» What you have to do
Look through the material that follows and show every line with the string "клапаном".
»»
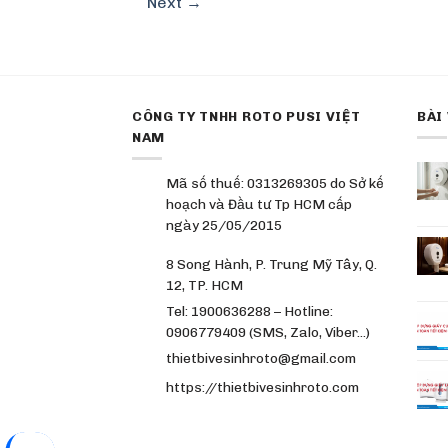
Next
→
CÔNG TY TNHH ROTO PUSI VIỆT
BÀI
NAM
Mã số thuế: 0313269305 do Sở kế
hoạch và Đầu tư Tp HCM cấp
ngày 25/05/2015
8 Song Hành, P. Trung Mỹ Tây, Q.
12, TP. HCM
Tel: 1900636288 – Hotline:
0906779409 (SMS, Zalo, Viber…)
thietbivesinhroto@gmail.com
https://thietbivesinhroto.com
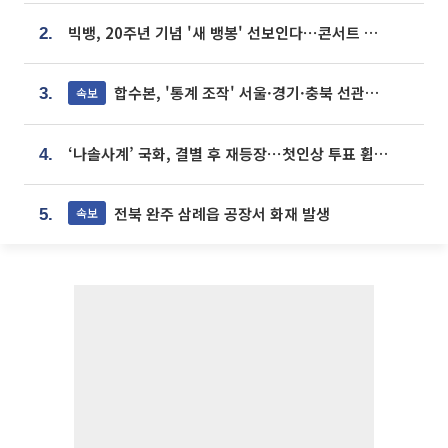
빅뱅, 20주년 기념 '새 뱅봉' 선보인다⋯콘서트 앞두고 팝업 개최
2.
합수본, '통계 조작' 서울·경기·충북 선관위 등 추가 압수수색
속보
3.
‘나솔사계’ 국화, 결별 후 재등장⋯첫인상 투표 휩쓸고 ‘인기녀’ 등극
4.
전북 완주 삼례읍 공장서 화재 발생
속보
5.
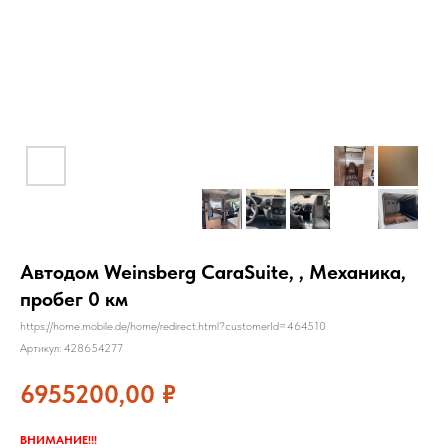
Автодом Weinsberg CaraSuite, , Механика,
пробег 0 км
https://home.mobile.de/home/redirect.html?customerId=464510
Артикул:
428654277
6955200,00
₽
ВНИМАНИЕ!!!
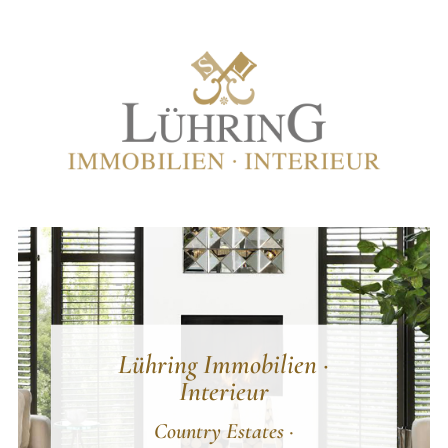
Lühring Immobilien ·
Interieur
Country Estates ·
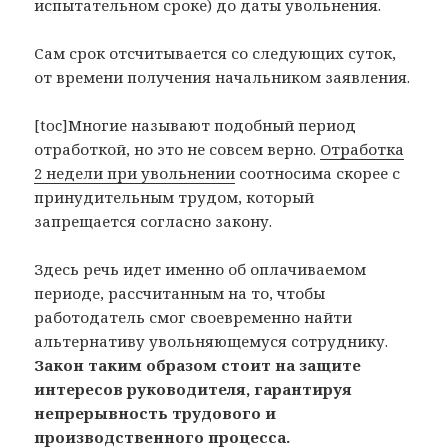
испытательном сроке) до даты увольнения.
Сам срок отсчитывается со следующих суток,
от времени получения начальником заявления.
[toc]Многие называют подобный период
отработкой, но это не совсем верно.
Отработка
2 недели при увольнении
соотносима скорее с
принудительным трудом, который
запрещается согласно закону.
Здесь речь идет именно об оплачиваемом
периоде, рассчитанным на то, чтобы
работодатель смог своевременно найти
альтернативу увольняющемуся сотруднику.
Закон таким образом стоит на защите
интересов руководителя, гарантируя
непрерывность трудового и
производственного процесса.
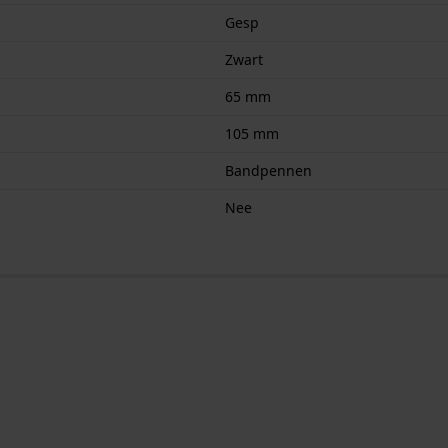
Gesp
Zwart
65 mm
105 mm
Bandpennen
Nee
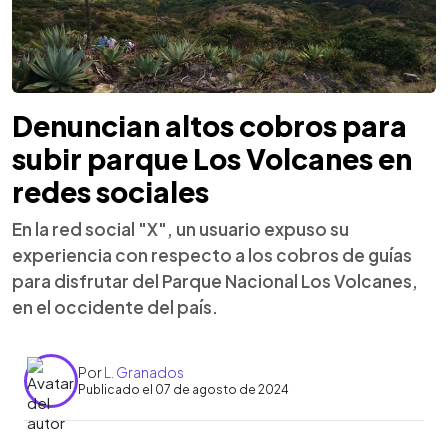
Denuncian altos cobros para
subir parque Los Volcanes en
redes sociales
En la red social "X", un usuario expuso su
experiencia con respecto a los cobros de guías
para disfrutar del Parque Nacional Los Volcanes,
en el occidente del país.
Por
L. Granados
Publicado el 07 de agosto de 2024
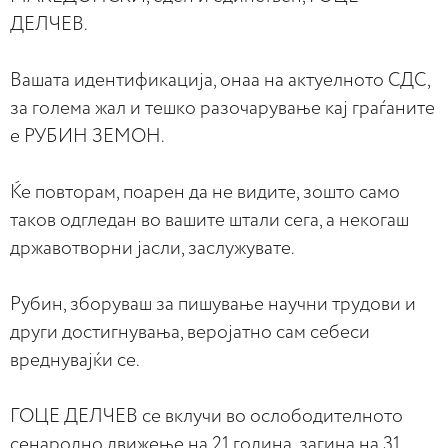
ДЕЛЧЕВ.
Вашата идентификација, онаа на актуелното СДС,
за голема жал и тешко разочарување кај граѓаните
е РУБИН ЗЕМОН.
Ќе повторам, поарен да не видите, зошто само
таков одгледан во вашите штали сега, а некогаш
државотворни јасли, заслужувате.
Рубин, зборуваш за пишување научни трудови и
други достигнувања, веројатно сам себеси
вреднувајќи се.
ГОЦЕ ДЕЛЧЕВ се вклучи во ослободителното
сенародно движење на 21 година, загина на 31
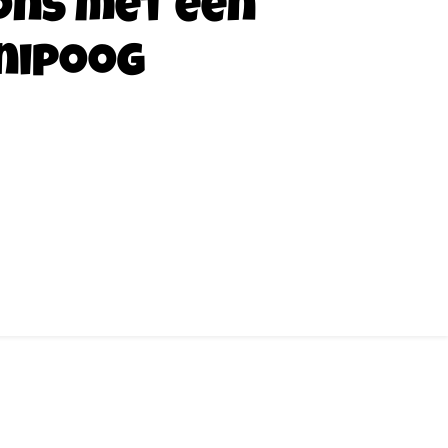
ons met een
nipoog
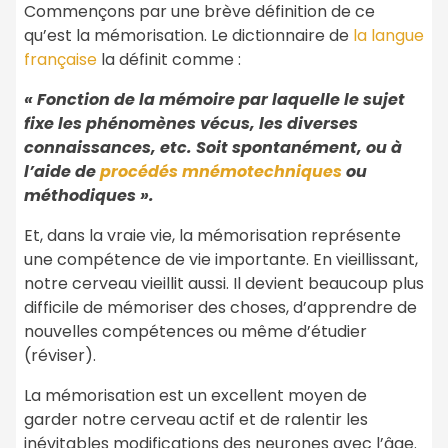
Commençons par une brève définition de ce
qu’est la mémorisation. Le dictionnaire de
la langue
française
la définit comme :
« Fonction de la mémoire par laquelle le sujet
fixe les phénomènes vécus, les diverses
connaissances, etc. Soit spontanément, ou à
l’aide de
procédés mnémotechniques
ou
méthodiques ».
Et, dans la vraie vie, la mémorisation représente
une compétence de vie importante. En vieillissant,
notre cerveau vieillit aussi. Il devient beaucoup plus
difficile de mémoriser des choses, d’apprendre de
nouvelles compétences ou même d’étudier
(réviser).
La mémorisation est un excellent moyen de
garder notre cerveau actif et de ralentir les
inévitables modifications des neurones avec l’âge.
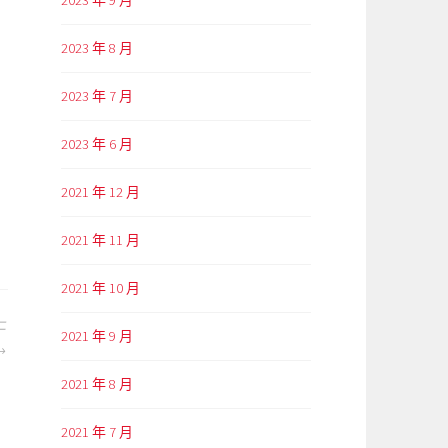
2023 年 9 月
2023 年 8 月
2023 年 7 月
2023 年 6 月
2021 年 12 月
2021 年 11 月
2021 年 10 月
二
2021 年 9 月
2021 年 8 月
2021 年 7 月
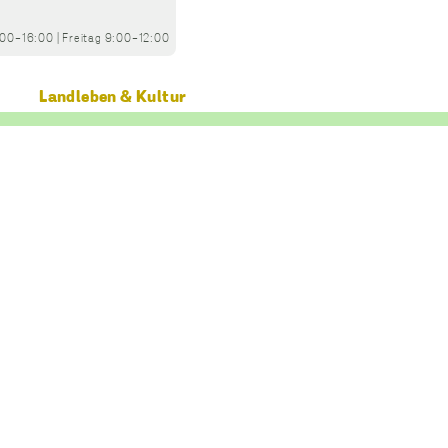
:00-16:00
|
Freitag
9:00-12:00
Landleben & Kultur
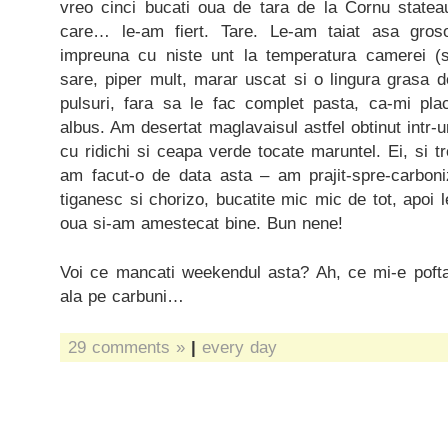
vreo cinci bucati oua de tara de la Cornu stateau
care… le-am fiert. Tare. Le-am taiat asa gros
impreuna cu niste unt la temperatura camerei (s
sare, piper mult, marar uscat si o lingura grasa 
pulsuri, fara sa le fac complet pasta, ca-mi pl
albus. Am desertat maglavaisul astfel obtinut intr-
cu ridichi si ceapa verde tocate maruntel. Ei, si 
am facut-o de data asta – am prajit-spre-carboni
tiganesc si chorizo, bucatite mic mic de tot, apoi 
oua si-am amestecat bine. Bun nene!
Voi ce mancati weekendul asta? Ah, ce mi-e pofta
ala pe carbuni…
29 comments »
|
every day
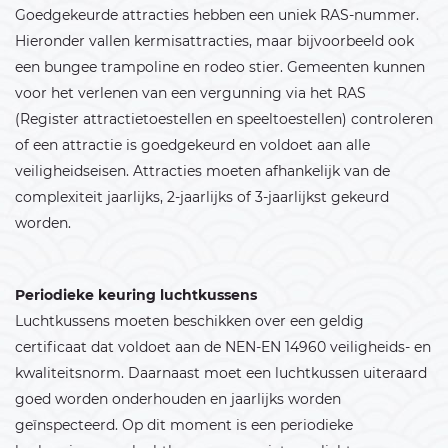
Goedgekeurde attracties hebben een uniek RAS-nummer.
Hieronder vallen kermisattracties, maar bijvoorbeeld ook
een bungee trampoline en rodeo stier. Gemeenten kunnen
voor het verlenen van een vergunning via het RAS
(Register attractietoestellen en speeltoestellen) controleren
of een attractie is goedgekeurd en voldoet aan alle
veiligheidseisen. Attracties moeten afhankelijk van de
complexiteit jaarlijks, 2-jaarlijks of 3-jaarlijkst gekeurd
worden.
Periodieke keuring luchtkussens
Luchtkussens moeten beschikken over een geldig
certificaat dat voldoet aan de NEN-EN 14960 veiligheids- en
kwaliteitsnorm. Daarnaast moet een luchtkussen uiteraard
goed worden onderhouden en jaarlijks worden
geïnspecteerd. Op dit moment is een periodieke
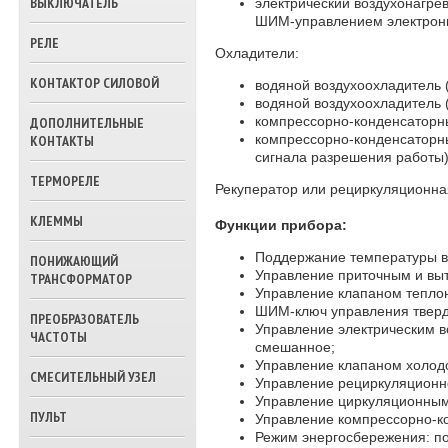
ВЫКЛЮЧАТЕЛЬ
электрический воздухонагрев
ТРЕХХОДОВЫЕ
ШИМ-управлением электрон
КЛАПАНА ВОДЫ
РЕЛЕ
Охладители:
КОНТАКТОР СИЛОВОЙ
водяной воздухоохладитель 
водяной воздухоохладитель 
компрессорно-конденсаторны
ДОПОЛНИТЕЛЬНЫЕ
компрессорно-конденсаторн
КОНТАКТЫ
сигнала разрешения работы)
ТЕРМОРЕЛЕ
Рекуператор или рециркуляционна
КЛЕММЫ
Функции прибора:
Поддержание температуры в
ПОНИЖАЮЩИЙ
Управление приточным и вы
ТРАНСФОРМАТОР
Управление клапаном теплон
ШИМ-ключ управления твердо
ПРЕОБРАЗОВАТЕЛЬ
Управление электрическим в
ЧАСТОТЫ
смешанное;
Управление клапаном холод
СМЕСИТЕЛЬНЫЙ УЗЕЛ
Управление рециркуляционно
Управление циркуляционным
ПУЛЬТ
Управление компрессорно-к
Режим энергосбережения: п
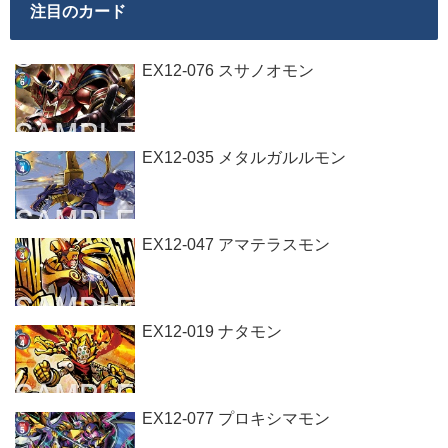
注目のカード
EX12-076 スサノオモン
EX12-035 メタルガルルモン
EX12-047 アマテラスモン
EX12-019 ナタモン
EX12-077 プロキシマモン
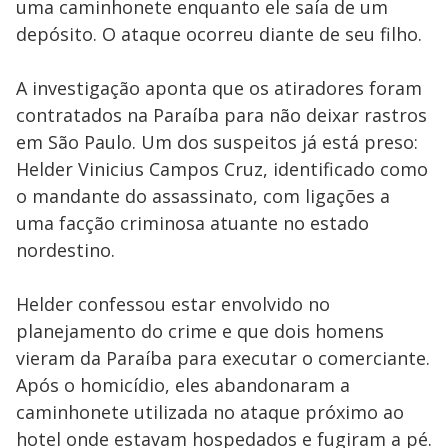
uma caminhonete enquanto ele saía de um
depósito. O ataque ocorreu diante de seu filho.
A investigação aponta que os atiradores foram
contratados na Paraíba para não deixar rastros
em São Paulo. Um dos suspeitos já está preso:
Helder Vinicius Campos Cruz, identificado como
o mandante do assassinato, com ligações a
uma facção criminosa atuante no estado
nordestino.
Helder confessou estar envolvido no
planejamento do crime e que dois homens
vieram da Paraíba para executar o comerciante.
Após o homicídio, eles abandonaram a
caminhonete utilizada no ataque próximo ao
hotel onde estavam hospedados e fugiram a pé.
««
» Exercise solution
Управление клапаном теплон
Управление клапаном холод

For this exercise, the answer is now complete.